Assignment »
Could you copy out the listing word for word, from its first line through the line that contains "et dans les", with both of those lines included?

Given data »
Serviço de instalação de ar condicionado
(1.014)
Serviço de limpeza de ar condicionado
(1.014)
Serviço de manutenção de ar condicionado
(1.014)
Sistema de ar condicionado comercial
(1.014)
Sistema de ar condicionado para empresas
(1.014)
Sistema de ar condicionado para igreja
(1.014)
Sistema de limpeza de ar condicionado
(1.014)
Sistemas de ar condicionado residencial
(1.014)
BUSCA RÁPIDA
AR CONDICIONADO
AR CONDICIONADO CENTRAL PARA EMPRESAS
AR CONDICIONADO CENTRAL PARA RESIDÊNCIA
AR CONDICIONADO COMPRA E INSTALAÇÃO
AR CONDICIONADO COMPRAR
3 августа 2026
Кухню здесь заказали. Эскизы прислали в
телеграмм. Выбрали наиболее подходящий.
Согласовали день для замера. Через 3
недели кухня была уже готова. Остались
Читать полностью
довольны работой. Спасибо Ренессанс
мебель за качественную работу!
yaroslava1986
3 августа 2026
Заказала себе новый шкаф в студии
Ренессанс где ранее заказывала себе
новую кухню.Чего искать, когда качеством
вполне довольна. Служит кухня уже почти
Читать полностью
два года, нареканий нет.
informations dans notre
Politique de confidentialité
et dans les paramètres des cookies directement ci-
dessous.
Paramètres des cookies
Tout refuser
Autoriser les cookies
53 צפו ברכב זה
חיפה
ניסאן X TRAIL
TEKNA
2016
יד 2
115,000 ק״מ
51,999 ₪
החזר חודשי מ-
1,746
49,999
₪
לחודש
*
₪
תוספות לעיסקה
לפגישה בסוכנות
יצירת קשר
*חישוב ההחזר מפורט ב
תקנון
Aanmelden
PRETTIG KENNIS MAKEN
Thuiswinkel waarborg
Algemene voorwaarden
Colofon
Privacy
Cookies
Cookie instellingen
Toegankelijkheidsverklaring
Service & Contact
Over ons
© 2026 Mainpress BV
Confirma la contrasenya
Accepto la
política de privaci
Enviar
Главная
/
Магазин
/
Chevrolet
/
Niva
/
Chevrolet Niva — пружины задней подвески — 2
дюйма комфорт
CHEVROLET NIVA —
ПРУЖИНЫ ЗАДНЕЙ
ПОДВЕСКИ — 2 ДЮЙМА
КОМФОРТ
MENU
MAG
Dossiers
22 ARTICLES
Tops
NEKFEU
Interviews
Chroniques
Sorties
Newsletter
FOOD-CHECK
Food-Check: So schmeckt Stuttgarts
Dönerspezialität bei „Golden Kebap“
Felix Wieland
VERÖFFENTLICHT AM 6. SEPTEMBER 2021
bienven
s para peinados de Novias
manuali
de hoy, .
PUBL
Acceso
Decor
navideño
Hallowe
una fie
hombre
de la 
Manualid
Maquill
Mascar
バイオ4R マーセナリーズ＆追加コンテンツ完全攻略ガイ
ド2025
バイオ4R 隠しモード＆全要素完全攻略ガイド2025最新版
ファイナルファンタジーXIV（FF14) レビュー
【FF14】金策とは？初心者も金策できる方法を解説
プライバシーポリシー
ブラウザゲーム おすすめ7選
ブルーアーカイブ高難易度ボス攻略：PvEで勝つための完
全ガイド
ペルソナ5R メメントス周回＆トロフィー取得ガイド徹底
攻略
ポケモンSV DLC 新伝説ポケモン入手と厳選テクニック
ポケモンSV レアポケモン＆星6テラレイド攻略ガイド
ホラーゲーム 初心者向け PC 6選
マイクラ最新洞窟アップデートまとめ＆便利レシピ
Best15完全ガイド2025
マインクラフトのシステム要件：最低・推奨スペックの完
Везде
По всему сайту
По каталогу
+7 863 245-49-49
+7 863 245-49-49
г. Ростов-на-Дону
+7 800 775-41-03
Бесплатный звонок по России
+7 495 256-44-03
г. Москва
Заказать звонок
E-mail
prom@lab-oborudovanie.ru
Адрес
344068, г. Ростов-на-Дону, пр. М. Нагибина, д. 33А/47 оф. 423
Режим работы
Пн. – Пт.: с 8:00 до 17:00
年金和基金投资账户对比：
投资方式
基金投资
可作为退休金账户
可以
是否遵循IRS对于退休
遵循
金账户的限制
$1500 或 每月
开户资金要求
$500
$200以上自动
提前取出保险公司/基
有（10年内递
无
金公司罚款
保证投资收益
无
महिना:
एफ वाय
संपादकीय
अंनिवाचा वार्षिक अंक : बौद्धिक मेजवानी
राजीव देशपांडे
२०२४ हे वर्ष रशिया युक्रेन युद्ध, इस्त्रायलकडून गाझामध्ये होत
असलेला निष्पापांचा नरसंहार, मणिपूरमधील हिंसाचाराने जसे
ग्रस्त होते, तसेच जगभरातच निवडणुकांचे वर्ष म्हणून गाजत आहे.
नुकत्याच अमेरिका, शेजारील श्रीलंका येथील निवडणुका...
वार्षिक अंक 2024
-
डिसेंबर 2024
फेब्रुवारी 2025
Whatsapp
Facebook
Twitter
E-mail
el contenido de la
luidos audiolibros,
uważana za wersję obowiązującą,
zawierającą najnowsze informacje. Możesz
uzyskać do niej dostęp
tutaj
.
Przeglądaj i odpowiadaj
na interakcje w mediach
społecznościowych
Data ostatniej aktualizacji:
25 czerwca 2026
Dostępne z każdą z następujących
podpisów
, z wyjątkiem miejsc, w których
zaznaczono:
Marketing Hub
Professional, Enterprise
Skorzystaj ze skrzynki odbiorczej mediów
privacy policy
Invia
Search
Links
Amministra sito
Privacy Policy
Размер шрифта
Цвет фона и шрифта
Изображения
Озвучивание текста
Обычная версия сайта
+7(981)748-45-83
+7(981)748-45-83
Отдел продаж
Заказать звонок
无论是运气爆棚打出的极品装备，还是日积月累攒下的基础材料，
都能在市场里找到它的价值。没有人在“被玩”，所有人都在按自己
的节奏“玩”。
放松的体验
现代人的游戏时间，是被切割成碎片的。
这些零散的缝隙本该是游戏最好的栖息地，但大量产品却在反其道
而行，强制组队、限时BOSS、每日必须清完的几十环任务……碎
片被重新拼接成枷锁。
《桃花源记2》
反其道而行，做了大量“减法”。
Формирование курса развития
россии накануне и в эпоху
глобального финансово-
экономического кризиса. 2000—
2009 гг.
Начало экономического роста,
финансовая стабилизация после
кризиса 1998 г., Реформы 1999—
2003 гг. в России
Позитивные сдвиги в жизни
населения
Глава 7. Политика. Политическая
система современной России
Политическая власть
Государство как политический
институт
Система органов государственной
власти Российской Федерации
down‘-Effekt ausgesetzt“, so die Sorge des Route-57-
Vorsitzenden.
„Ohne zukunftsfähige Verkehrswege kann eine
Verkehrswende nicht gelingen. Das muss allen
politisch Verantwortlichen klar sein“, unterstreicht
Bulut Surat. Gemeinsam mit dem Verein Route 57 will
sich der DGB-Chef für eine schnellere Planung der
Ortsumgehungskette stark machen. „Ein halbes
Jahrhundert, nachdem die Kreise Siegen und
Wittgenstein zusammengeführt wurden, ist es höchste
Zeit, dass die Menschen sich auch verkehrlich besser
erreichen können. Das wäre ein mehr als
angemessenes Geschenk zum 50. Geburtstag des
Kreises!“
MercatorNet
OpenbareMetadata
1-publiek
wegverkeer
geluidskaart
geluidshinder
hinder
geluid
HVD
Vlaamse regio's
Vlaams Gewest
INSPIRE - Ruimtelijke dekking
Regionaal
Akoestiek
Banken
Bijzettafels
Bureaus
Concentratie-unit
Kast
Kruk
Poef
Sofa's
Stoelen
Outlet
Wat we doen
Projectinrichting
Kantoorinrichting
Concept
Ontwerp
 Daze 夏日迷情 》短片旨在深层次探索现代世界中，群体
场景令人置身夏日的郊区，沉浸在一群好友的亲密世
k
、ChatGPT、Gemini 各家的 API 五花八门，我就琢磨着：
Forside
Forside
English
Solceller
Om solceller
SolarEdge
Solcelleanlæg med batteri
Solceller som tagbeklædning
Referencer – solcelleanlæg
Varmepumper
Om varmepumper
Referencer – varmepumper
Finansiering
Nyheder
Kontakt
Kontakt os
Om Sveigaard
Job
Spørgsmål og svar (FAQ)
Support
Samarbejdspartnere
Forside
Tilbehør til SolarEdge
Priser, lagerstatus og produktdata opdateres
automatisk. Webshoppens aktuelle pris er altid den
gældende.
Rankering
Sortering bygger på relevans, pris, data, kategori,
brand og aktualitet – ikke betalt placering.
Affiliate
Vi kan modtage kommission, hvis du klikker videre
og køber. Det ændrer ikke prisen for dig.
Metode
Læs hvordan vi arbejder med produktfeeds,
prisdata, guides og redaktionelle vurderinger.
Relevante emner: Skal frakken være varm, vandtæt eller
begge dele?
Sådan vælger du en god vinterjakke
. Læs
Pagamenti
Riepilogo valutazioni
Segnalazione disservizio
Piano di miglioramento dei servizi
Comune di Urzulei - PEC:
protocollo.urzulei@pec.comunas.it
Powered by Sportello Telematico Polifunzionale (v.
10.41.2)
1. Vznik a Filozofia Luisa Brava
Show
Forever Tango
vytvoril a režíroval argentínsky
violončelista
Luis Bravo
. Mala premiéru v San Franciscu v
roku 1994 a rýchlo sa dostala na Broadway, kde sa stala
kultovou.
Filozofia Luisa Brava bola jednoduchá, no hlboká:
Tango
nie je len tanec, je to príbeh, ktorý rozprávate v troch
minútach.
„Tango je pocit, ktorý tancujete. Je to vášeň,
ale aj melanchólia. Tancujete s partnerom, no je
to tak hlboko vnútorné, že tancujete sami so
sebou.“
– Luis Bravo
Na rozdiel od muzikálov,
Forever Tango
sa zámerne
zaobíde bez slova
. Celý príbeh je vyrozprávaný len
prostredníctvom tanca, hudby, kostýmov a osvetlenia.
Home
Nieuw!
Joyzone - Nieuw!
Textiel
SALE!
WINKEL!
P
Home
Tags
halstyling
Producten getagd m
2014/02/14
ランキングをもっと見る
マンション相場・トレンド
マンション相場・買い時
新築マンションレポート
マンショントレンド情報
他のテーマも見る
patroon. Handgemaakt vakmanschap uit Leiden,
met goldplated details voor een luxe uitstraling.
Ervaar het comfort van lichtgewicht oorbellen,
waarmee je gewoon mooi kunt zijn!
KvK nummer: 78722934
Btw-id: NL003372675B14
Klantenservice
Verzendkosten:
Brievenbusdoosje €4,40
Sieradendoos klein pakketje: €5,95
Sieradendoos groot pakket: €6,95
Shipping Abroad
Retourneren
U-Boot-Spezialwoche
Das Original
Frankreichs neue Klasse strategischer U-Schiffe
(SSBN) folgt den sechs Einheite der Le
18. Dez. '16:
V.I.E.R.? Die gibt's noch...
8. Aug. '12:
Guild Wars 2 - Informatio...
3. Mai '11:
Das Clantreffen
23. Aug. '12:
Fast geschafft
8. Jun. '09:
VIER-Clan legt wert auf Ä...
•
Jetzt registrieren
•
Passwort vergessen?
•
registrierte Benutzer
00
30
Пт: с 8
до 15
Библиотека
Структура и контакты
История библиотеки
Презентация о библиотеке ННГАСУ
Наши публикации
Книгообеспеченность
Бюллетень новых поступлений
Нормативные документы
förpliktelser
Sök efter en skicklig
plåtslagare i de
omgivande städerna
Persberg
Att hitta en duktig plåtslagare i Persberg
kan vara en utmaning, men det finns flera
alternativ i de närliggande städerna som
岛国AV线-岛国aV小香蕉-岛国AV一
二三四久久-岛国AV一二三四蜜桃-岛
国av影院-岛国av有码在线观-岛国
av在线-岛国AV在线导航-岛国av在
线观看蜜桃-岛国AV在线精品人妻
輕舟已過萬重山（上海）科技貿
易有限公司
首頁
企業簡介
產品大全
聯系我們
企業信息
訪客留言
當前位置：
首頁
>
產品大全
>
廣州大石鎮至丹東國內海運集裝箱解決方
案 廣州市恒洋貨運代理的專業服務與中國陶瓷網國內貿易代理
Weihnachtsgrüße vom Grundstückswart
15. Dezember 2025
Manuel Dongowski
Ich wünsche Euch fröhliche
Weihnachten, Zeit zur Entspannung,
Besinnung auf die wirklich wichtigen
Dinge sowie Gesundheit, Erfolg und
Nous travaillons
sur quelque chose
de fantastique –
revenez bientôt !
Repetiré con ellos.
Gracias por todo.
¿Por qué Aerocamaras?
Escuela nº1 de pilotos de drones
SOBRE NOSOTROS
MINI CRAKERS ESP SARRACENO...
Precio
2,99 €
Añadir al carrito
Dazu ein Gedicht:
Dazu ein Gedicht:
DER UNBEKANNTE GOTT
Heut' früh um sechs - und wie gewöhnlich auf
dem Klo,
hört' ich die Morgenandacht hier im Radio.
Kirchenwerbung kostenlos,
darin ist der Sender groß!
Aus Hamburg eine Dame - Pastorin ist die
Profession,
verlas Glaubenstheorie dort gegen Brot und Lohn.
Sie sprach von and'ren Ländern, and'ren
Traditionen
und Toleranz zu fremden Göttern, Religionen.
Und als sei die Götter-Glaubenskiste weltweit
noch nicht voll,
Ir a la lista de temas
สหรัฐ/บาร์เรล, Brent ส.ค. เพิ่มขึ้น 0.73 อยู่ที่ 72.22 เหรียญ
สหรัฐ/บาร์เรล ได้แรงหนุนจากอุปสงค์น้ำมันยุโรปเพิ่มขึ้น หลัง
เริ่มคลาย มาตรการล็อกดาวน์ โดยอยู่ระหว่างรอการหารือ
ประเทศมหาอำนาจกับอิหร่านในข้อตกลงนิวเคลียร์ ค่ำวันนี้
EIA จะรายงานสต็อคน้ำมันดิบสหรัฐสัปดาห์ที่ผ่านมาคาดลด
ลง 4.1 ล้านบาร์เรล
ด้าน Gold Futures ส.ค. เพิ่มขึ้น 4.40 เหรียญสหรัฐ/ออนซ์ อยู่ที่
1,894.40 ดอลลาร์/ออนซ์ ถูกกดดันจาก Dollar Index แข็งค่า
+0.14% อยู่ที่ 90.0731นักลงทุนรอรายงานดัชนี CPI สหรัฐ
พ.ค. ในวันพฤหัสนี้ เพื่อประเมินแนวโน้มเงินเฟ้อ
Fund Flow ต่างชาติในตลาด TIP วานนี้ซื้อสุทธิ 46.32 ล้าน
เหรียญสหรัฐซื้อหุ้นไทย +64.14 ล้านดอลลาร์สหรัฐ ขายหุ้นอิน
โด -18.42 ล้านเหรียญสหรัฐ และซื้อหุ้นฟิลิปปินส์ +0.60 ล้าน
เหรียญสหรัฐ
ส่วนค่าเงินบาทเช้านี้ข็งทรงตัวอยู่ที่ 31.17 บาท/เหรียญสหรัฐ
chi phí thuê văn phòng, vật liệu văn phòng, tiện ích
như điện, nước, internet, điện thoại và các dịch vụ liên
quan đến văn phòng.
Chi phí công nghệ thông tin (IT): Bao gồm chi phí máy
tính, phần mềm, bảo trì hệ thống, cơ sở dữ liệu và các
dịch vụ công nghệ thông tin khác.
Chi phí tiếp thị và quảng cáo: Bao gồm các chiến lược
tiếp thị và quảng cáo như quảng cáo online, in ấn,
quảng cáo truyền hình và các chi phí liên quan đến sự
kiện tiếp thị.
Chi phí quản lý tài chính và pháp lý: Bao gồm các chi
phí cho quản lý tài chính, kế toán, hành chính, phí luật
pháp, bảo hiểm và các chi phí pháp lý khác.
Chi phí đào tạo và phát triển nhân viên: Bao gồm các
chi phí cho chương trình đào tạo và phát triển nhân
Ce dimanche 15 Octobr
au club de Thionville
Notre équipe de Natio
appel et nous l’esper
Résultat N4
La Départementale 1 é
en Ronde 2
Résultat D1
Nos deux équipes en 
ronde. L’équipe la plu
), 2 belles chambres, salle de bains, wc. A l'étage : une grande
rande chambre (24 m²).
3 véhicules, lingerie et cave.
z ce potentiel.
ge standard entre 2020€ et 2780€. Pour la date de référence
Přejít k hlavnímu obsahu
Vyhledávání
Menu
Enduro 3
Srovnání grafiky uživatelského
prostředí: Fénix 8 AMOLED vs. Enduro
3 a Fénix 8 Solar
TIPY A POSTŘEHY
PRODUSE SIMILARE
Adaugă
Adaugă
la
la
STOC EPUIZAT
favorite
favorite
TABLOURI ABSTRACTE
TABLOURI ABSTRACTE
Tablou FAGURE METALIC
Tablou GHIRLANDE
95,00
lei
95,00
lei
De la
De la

Answer box »
Serviço de instalação de ar condicionado
(1.014)
Serviço de limpeza de ar condicionado
(1.014)
Serviço de manutenção de ar condicionado
(1.014)
Sistema de ar condicionado comercial
(1.014)
Sistema de ar condicionado para empresas
(1.014)
Sistema de ar condicionado para igreja
(1.014)
Sistema de limpeza de ar condicionado
(1.014)
Sistemas de ar condicionado residencial
(1.014)
BUSCA RÁPIDA
AR CONDICIONADO
AR CONDICIONADO CENTRAL PARA EMPRESAS
AR CONDICIONADO CENTRAL PARA RESIDÊNCIA
AR CONDICIONADO COMPRA E INSTALAÇÃO
AR CONDICIONADO COMPRAR
3 августа 2026
Кухню здесь заказали. Эскизы прислали в
телеграмм. Выбрали наиболее подходящий.
Согласовали день для замера. Через 3
недели кухня была уже готова. Остались
Читать полностью
довольны работой. Спасибо Ренессанс
мебель за качественную работу!
yaroslava1986
3 августа 2026
Заказала себе новый шкаф в студии
Ренессанс где ранее заказывала себе
новую кухню.Чего искать, когда качеством
вполне довольна. Служит кухня уже почти
Читать полностью
два года, нареканий нет.
informations dans notre
Politique de confidentialité
et dans les paramètres des cookies directement ci-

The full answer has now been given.